_TASK TO CARRY OUT:_
Rewrite the lines below, changing every "Apple Osx" to "Apple macOS" and leaving everything else unchanged. Leave the pictures out of your answer.

_GIVEN ENTRIES:_
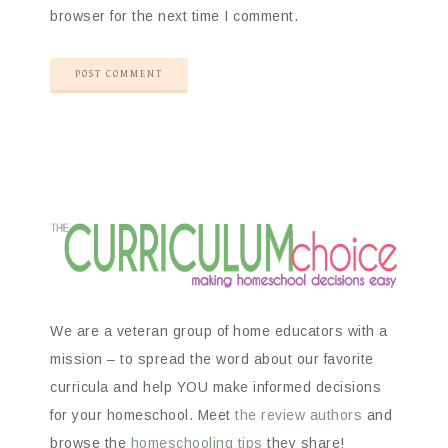
browser for the next time I comment.
We are a veteran group of home educators with a
mission – to spread the word about our favorite
curricula and help YOU make informed decisions
for your homeschool. Meet
the review authors
and
browse the
homeschooling tips
they share!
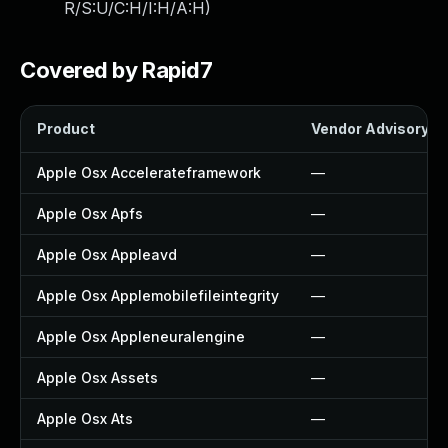
R/S:U/C:H/I:H/A:H
)
Covered by Rapid7
Product
Vendor Advisory
Apple Osx Accelerateframework
—
Apple Osx Apfs
—
Apple Osx Appleavd
—
Apple Osx Applemobilefileintegrity
—
Apple Osx Appleneuralengine
—
Apple Osx Assets
—
Apple Osx Ats
—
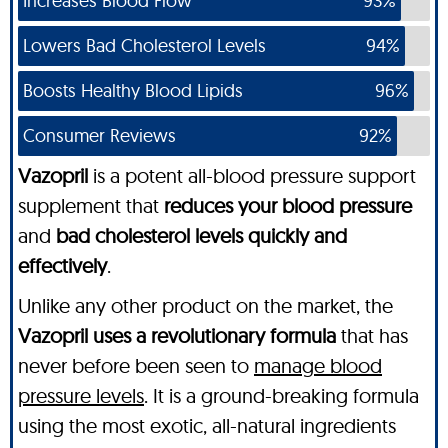
Increases Blood Flow
93%
Lowers Bad Cholesterol Levels
94%
Boosts Healthy Blood Lipids
96%
Consumer Reviews
92%
Vazopril
is a potent all-blood pressure support
supplement that
reduces your blood pressure
and
bad cholesterol levels quickly and
effectively
.
Unlike any other product on the market, the
Vazopril uses a revolutionary formula
that has
never before been seen to
manage blood
pressure levels
. It is a ground-breaking formula
using the most exotic, all-natural ingredients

_TASK RESPONSE:_
browser for the next time I comment.
We are a veteran group of home educators with a
mission – to spread the word about our favorite
curricula and help YOU make informed decisions
for your homeschool. Meet
the review authors
and
browse the
homeschooling tips
they share!
R/S:U/C:H/I:H/A:H
)
Covered by Rapid7
Product
Vendor Advisory
Apple macOS Accelerateframework
—
Apple macOS Apfs
—
Apple macOS Appleavd
—
Apple macOS Applemobilefileintegrity
—
Apple macOS Appleneuralengine
—
Apple macOS Assets
—
Apple macOS Ats
—
Increases Blood Flow
93%
Lowers Bad Cholesterol Levels
94%
Boosts Healthy Blood Lipids
96%
Consumer Reviews
92%
Vazopril
is a potent all-blood pressure support
supplement that
reduces your blood pressure
and
bad cholesterol levels quickly and
effectively
.
Unlike any other product on the market, the
Vazopril uses a revolutionary formula
that has
never before been seen to
manage blood
pressure levels
. It is a ground-breaking formula
using the most exotic, all-natural ingredients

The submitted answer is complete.